THINGS TO DO:
• 1. According to the drug descriptions, for which cancers was LAROTAXEL in phase III clinical trials?
• 2. Carry the drug descriptions forward, starting after the line about Belarizine.

TEXT SEGMENT:
Lificiguat (YC-1) [3-(5'-hydroxymethyl-2'-furyl)-1-benzylindazole], a chemically synthetic benzylindazole compound, is a direct soluble guanylate cyclase activator. It possessed antiplatelet activity. YC-1 inhibits Hypoxia-inducible factor-1 (HIF-1). YC-1 demonstrated antineoplastic potential both in vitro and in vivo in animal models.

LAROTAXEL is a taxoid with potential antineoplastic activity. It prevents microtubule depolymerization, thereby inhibiting cell proliferation. It displays a broad spectrum of antitumor activity in vitro and in vivo, including activity against P-glycoprotein expressing tumors. LAROTAXEL was in phase III clinical trials for the treatment of breast cancer, pancreatic cancer, and bladder cancer. However, its development was discontinued.

SITOGLUSIDE (Daucosterol) inhibits cancer cell proliferation by inducing autophagy through reactive oxygen species-dependent manner. It also perturbs cell cycle and induces apoptotic cell death in A549 cells. Daucosterol has being shown to promote the proliferation of neural stem cells. Daucosterol also protects neurons against oxygen-glucose deprivation/reperfusion-mediated injury by activating IGF1 signaling pathway. Daucosterol could be potentially developed as a medicine for ischemic stroke treatment.

Belarizine was studied as a cerebral vasodilator.

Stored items
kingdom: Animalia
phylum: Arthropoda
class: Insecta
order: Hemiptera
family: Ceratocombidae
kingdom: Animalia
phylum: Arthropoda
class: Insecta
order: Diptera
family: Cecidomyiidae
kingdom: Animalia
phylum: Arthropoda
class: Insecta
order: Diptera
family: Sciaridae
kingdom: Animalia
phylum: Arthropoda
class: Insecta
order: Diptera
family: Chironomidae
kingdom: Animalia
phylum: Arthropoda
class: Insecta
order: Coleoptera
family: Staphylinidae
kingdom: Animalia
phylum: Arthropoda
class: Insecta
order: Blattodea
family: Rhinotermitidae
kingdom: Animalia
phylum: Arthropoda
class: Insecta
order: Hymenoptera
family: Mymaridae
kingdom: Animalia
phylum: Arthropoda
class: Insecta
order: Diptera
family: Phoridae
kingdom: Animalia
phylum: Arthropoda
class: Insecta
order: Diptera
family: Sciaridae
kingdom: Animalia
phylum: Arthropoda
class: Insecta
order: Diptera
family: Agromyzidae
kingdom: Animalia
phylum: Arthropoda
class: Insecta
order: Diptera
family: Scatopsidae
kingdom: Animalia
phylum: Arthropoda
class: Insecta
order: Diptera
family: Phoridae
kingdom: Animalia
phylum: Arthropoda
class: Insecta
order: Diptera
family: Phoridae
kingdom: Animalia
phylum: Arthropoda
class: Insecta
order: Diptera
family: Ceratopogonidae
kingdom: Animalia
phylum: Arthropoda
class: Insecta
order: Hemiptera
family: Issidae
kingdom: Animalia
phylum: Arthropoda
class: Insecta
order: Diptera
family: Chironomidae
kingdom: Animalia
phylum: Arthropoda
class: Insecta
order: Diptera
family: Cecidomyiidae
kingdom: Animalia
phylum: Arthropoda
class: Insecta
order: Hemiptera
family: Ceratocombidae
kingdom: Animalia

YOUR RESPONSES:
• 1. Breast cancer, pancreatic cancer, and bladder cancer.

• 2.
Ataciguat is a novel anthranilic acid derivative that belongs to a new structural class of sGC activators which are capable of activating the oxidized form of sGC. Ataciguat, a nitric oxide-independent soluble guanylate cyclase activator, is being developed by Sanofi (previously sanofi-aventis), in collaboration with Mayo Clinic and National Center for Advancing Translational Sciences. Ataciguat is in phase II clinical trials for the treatment of aortic valve stenosis. It had been used to treat neuropathic pain and peripheral arterial disease, but this research has been discontinued.

Phenserine, a derivative of physostigmine, was first described as an inhibitor of acetylcholinesterase (AChE) and was shown to improve cognition in various experimental paradigms in rodents and dogs. It was clinically tested for Alzheimer's disease, with moderate success in initial Phase II studies. Phenserine is also unique because of differing actions of its enantiomers: (-)-phenserine is the active enantiomer for inhibition of AChE, whereas ( )-phenserine (Posiphen®) has weak activity as an AChE inhibitor and can be dosed much higher. Posiphen® is a small, hydrophobic, orally available molecule that enters the brain readily. It is the only drug ever described that inhibits more than one neurotoxic aggregating protein. Posiphen® inhibits synthesis of amyloid precursor protein (APP), tau and α-Synuclein. mRNA translation of neurotoxic aggregating proteins is up-regulated by iron (Fe) and down-regulated by iron regulatory protein-1 (IRP1). Posiphen® interferes with this second step of the common cascade of the aggregating proteins. It enhances the binding and/or activity of IRP1 to the iron response element (IRE) stem loop in the 5’UTR of the mRNAs of neurotoxic aggregating proteins, therefore specifically lowering their synthesis. By potentiating the IRE/IRP1 complex, Posiphen® lowers the level of free mRNA to be translated by the ribosome. Posiphen® is in development for the treatment neurodegenerative diseases.